Am I missing anything?
Thanks, Vladimir
I don't think you're missing anything. This sounds like a legitimate issue (that we haven't seen yet in production). Thanks for logging it.
Hmmm... on second thought, I just tested this (with produce_test.js), and I can't reproduce the issue. In your scenario, a subsequent call to Producer.send() will result in a failed write, which is caught in Producer.js:78 and as far as I can tell should always eventually be a "This socket is closed" error. I can imagine that there's a possibility that 'This socket has been ended by the other party' might be thrown mid-send, but a subsequent call to send() should still reconnect it. This seems to be the case in my tests at least. Obviously a failed send needs to be retried in either case.
The call to _reconnect exists for when the server comes back up. It's not actually trying to make sure your original send() works. It's just trying to ensure that you can keep retrying send() without having to manually reconnect(). You'll have to write your own resend logic in the case of errors.
Does that make sense?
Gregg,
Thanks for the quick response. It does make sense but unfortunately (observing the flow in debugger) I keep getting "This socket has been ended by the other party" on subsequent retries, so had to add it as OR condition on 79 and it works great now.
I was only taking Kafka nodes down and keeping zookeeper up if it makes any difference. Could it be version related:
- Kafka - 0.7.2
- Zookeeper - 3.3.4
- Node - v0.10.15
Thanks, Vladimir ----- Original Message ----- From: "Gregg Caines" [email protected] To: "cainus/Prozess" [email protected] Cc: "AlmaLOGIC" [email protected] Sent: Monday, September 9, 2013 2:11:23 PM Subject: Re: [Prozess] 'This socket has been ended by the other party' error is not handled (#39)
Hmmm... on second thought, I just tested this (with produce_test.js), and I can't reproduce the issue. In your scenario, a subsequent call to Producer.send() will result in a failed write, which is caught in Producer.js:78 and as far as I can tell should always eventually be a "This socket is closed" error. I can imagine that there's a possibility that 'This socket has been ended by the other party' might be thrown mid-send, but a subsequent call to send() should still reconnect it. This seems to be the case in my tests at least. Obviously a failed send needs to be retried in either case.

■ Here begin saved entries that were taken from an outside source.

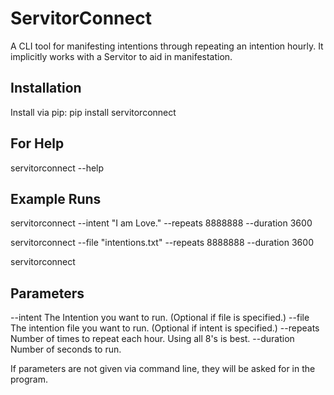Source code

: # ServitorConnect

A CLI tool for manifesting intentions through repeating an intention hourly.
It implicitly works with a Servitor to aid in manifestation.

## Installation
Install via pip: pip install servitorconnect

## For Help
servitorconnect --help

## Example Runs
servitorconnect --intent "I am Love." --repeats 8888888 --duration 3600

servitorconnect --file "intentions.txt" --repeats 8888888 --duration 3600

servitorconnect

## Parameters
--intent The Intention you want to run. (Optional if file is specified.)
--file The intention file you want to run. (Optional if intent is specified.)
--repeats Number of times to repeat each hour. Using all 8's is best.
--duration Number of seconds to run.

If parameters are not given via command line, they will be asked for in the program.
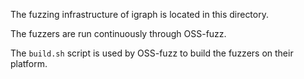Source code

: The fuzzing infrastructure of igraph is located in this directory.

The fuzzers are run continuously through OSS-fuzz.

The `build.sh` script is used by OSS-fuzz to build the fuzzers on their platform.
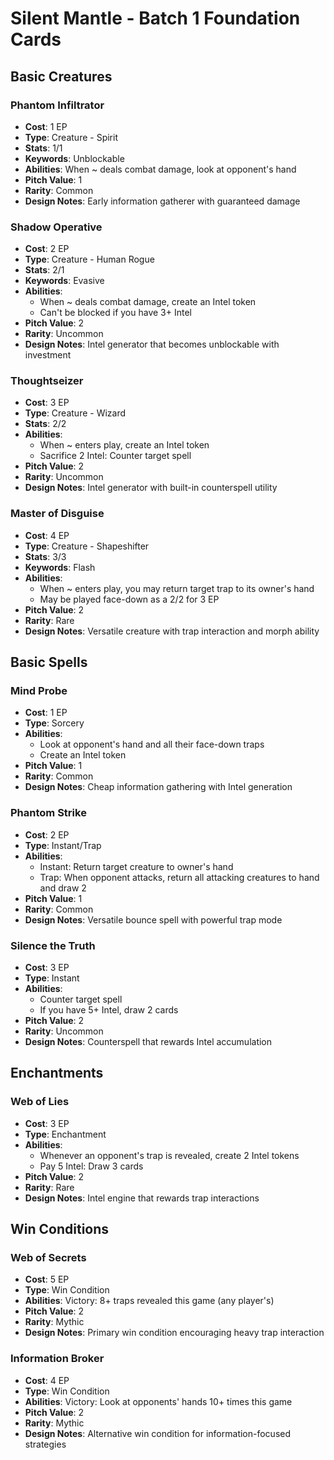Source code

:# Silent Mantle - Batch 1 Foundation Cards

## Basic Creatures

### Phantom Infiltrator
- **Cost**: 1 EP
- **Type**: Creature - Spirit
- **Stats**: 1/1
- **Keywords**: Unblockable
- **Abilities**: When ~ deals combat damage, look at opponent's hand
- **Pitch Value**: 1
- **Rarity**: Common
- **Design Notes**: Early information gatherer with guaranteed damage

### Shadow Operative
- **Cost**: 2 EP
- **Type**: Creature - Human Rogue
- **Stats**: 2/1
- **Keywords**: Evasive
- **Abilities**: 
  - When ~ deals combat damage, create an Intel token
  - Can't be blocked if you have 3+ Intel
- **Pitch Value**: 2
- **Rarity**: Uncommon
- **Design Notes**: Intel generator that becomes unblockable with investment

### Thoughtseizer
- **Cost**: 3 EP
- **Type**: Creature - Wizard
- **Stats**: 2/2
- **Abilities**: 
  - When ~ enters play, create an Intel token
  - Sacrifice 2 Intel: Counter target spell
- **Pitch Value**: 2
- **Rarity**: Uncommon
- **Design Notes**: Intel generator with built-in counterspell utility

### Master of Disguise
- **Cost**: 4 EP
- **Type**: Creature - Shapeshifter
- **Stats**: 3/3
- **Keywords**: Flash
- **Abilities**: 
  - When ~ enters play, you may return target trap to its owner's hand
  - May be played face-down as a 2/2 for 3 EP
- **Pitch Value**: 2
- **Rarity**: Rare
- **Design Notes**: Versatile creature with trap interaction and morph ability

## Basic Spells

### Mind Probe
- **Cost**: 1 EP
- **Type**: Sorcery
- **Abilities**: 
  - Look at opponent's hand and all their face-down traps
  - Create an Intel token
- **Pitch Value**: 1
- **Rarity**: Common
- **Design Notes**: Cheap information gathering with Intel generation

### Phantom Strike
- **Cost**: 2 EP
- **Type**: Instant/Trap
- **Abilities**: 
  - Instant: Return target creature to owner's hand
  - Trap: When opponent attacks, return all attacking creatures to hand and draw 2
- **Pitch Value**: 1
- **Rarity**: Common
- **Design Notes**: Versatile bounce spell with powerful trap mode

### Silence the Truth
- **Cost**: 3 EP
- **Type**: Instant
- **Abilities**: 
  - Counter target spell
  - If you have 5+ Intel, draw 2 cards
- **Pitch Value**: 2
- **Rarity**: Uncommon
- **Design Notes**: Counterspell that rewards Intel accumulation

## Enchantments

### Web of Lies
- **Cost**: 3 EP
- **Type**: Enchantment
- **Abilities**: 
  - Whenever an opponent's trap is revealed, create 2 Intel tokens
  - Pay 5 Intel: Draw 3 cards
- **Pitch Value**: 2
- **Rarity**: Rare
- **Design Notes**: Intel engine that rewards trap interactions

## Win Conditions

### Web of Secrets
- **Cost**: 5 EP
- **Type**: Win Condition
- **Abilities**: Victory: 8+ traps revealed this game (any player's)
- **Pitch Value**: 2
- **Rarity**: Mythic
- **Design Notes**: Primary win condition encouraging heavy trap interaction

### Information Broker
- **Cost**: 4 EP
- **Type**: Win Condition
- **Abilities**: Victory: Look at opponents' hands 10+ times this game
- **Pitch Value**: 2
- **Rarity**: Mythic
- **Design Notes**: Alternative win condition for information-focused strategies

The call to _reconnect exists for when the server comes back up. It's not actually trying to make sure your original send() works. It's just trying to ensure that you can keep retrying send() without having to manually reconnect(). You'll have to write your own resend logic in the case of errors.
Does that make sense?
— Reply to this email directly or view it on GitHub .
Well first off, don't get me wrong: if it's a real bug, we want to patch it. :) Also, I believe what you're saying is happening.
What I'm saying though is that the send() does not need to reconnect in that scenario in order for this to work. You just need to send() again in your client code (possibly multiple times). The reconnect code will run when the "This socket is closed" error eventually fires.
I think (and I could be wrong) that this is only an issue because you're using a debugger and you expect it to recover immediately, whereas when the broker is down in real life, you would be retrying your send() constantly, in which the existing code would be fine. Conversely, it is highly unlikely (without a debugger to freeze time) that the broker would be available for a reconnect right after "This socket has been ended by the other party" gets thrown.
Do you understand what I mean? Let me know if you do, and I'm still missing something. Thanks!